┌─ Brano fornito

Dall’Honduras: Le tante voci di Dio

Carissima Mariangela,
ti scrivo due righe per salutarti e dirti che spero tu possa continuare il tuo lavoro di Ombre e Luci.
Mi hai insegnato tantissimo sugli handicappati e su me stesso e come essere un buon amico con loro e genitori. Seguiamo sempre il gruppo di Tocoa e aumentiamo il numero di comunità in Honduras con la grazia di Dio. La sfida è trovare giovani aperti ad essere amiche ed amici dei ragazzi. Ti mando una riflessione sugli amici speciali qui in Centro America del mio confratello gesuita Miguel Vasquez. Saluti alla comunità di S. Silvia. Siamo uniti nella preghiera e nell’opera di Fede e Luce. Di nuovo grazie per la rivista. Animo. Che Dio vi benedica tutti nel vostro uffizio. Pace e bene.
P. Roberto Grimaldi, gesuita


La “ternura” di Dio con noialtri

…La nascita di un bambino o bambina con limitazioni è accolta in modo speciale tra la gente indigena nella Americhe.

L’etnia Ngobe-Buglé di Panama conserva molto della sua ricchezza spirituale. A noi che viviamo in un modo globalizzato sembra di andare indietro dall’ottica dello sviluppo e della civilizzazione dell’occidente.

└─
┌─ Righe fornite

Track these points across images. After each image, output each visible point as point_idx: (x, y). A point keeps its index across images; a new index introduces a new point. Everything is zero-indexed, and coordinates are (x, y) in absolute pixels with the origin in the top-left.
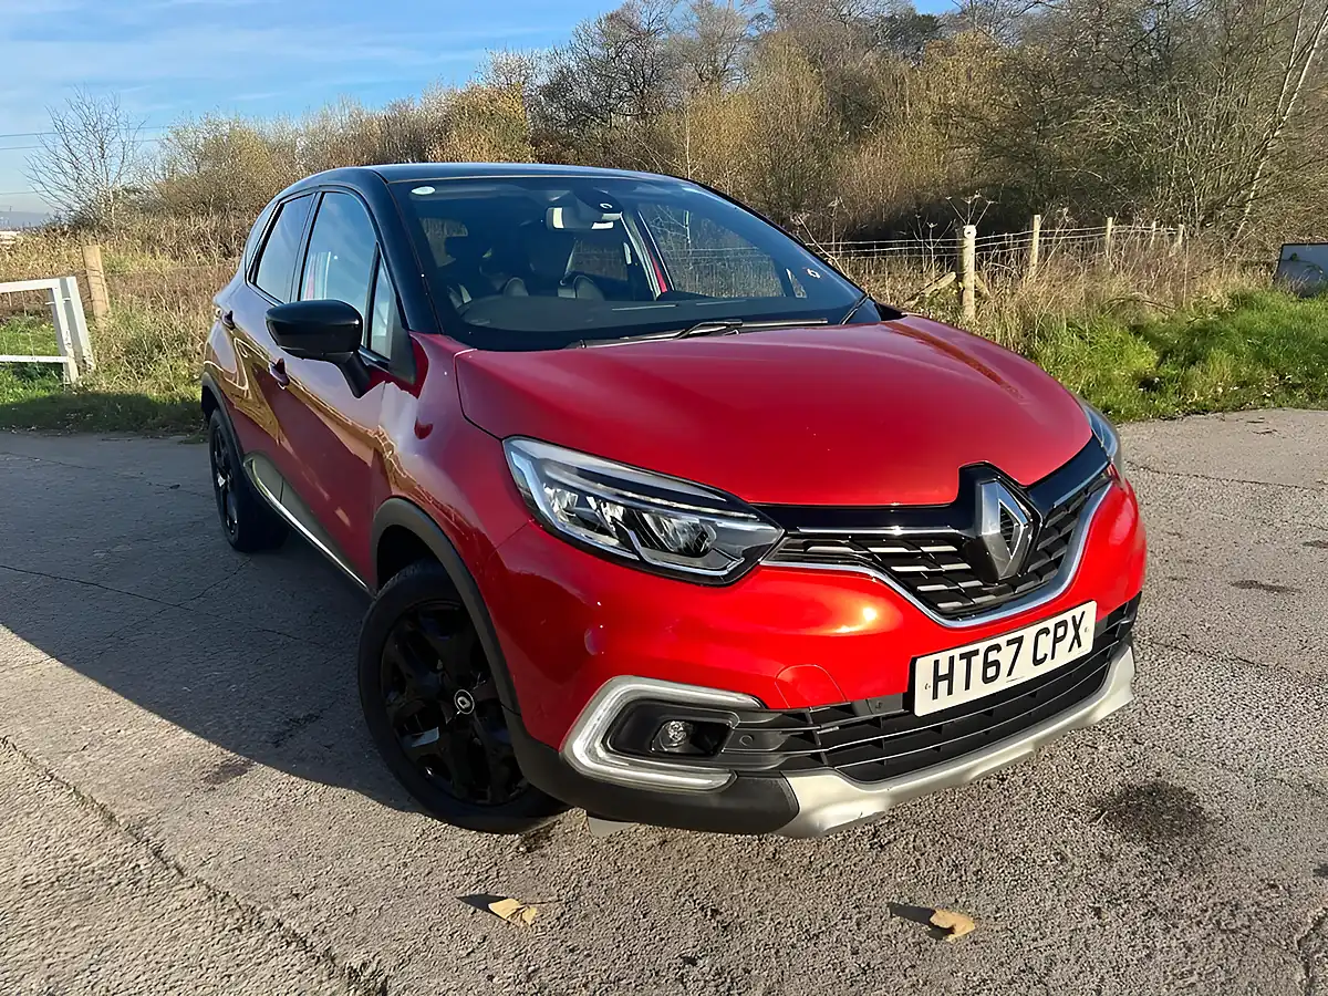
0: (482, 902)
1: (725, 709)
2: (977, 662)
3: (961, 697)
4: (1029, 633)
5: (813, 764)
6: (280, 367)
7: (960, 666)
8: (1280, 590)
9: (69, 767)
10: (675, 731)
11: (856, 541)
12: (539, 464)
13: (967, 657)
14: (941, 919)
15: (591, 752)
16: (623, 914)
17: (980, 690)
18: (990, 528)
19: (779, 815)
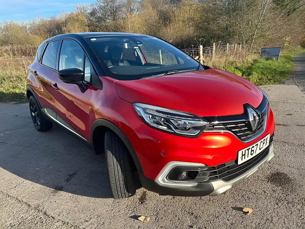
0: (136, 217)
1: (197, 168)
2: (250, 150)
3: (247, 159)
4: (259, 143)
5: (216, 178)
6: (56, 85)
7: (247, 152)
8: (286, 125)
9: (13, 193)
10: (184, 174)
11: (223, 124)
12: (144, 109)
13: (248, 150)
14: (245, 210)
15: (163, 180)
16: (171, 217)
17: (250, 157)
18: (251, 119)
19: (210, 191)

└─

■ Consegna ■
Prosegua il brano dall'Honduras sulle tante voci di Dio, riprendendo subito dopo l'ultima frase riportata.

■ Risposta ■
Hanno la forte convinzione che come Dio ha parlato al mondo dal mondo giudeo, Dio ha parlato in altri tempi al popolo Ngobe-Buglé. Gli ha mandato Profeti, Uomini e Donne per orientare e guidare. Per questa etnia Dio si è rivelato come Padre e Madre. Il profeta Mirono è l’immagine del profeta, simile a quella del liberatore Mosè della Bibbia. Però si descrive la figura umana di Mirono Kronomo come una specie di uomo con deformità del corpo e nella faccia simili ad un animale o ad uccello.

Quando nasce in una famiglia un bambino o una bambina con deformazioni o limitazioni si vede come un segno di Dio. Fa parte di questa tradizione considerarli dei grandi comunicatori della tenerezza di Dio. Si radunano i vicini, la comunità, i vecchi e le vecchie della comunità. Le visite sono continue durante tutta la giornata e di notte si organizza una veglia. C’è il rito del bere cacao che è una bibita sacra, la bibita degli dei. Se la creatura riesce a sopravvivere è visto come un segno divino. Se muore sempre rimane la domanda e la riflessione di cosa voleva dire Dio per mezzo di questo messaggero — che è passato tra noi.

Ho conosciuto nella comunità di Cerro Otoe un bambino col nome di Ildefonso Montezuma, conosciuto da tutti col nome di Ponto. Handicappato non poteva camminare né parlare. Però ogni volta che lo visitavo, balbettava e faceva lo sforzo per salutarmi e mi diceva: “Olà, Miguel, come va?”

Rispondevo: “Bene, Ponto molto bene e tu?”.

E mi rispondeva “Bene. E la tua famiglia?”

Questa era tutta la sua comunicazione. Niente di più. Poi balbettava un canto che aveva ascoltato sovente dai suoi nonni, “C’è un popolo che vive molto felice, questo popolo è il popolo di Dio”, Stanco morto, dopo aver camminato sei ore per raggiungere questa comunità, “questa conversazione mi provocava un ricordo della mia famiglia e quel canto mi dava nuova vita.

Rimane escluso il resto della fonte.